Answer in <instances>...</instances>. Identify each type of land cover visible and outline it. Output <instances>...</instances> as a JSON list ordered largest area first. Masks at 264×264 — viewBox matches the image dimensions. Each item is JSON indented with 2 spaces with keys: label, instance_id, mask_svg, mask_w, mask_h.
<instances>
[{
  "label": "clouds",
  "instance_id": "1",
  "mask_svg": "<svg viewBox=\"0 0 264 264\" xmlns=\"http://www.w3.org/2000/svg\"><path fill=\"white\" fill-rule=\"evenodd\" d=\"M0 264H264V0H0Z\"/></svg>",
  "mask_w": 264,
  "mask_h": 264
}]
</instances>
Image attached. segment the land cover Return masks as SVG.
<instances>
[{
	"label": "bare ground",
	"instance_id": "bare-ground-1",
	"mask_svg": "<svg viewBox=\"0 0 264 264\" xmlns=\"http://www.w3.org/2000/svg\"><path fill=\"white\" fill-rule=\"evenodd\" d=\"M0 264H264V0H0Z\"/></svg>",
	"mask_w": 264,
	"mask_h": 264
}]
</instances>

* [What you will do]:
Please reproduce all of the data above, line for line, without changing anything.

* [Solution for this problem]:
Answer in <instances>...</instances>. Identify each type of land cover visible and outline it. Output <instances>...</instances> as a JSON list ordered largest area first. Masks at 264×264 — viewBox matches the image dimensions. Each item is JSON indented with 2 spaces with keys: label, instance_id, mask_svg, mask_w, mask_h.
<instances>
[{
  "label": "clouds",
  "instance_id": "1",
  "mask_svg": "<svg viewBox=\"0 0 264 264\" xmlns=\"http://www.w3.org/2000/svg\"><path fill=\"white\" fill-rule=\"evenodd\" d=\"M0 264H264V0H0Z\"/></svg>",
  "mask_w": 264,
  "mask_h": 264
}]
</instances>
Image attached. segment the land cover Return masks as SVG.
<instances>
[{
	"label": "bare ground",
	"instance_id": "bare-ground-1",
	"mask_svg": "<svg viewBox=\"0 0 264 264\" xmlns=\"http://www.w3.org/2000/svg\"><path fill=\"white\" fill-rule=\"evenodd\" d=\"M0 264H264V0H0Z\"/></svg>",
	"mask_w": 264,
	"mask_h": 264
}]
</instances>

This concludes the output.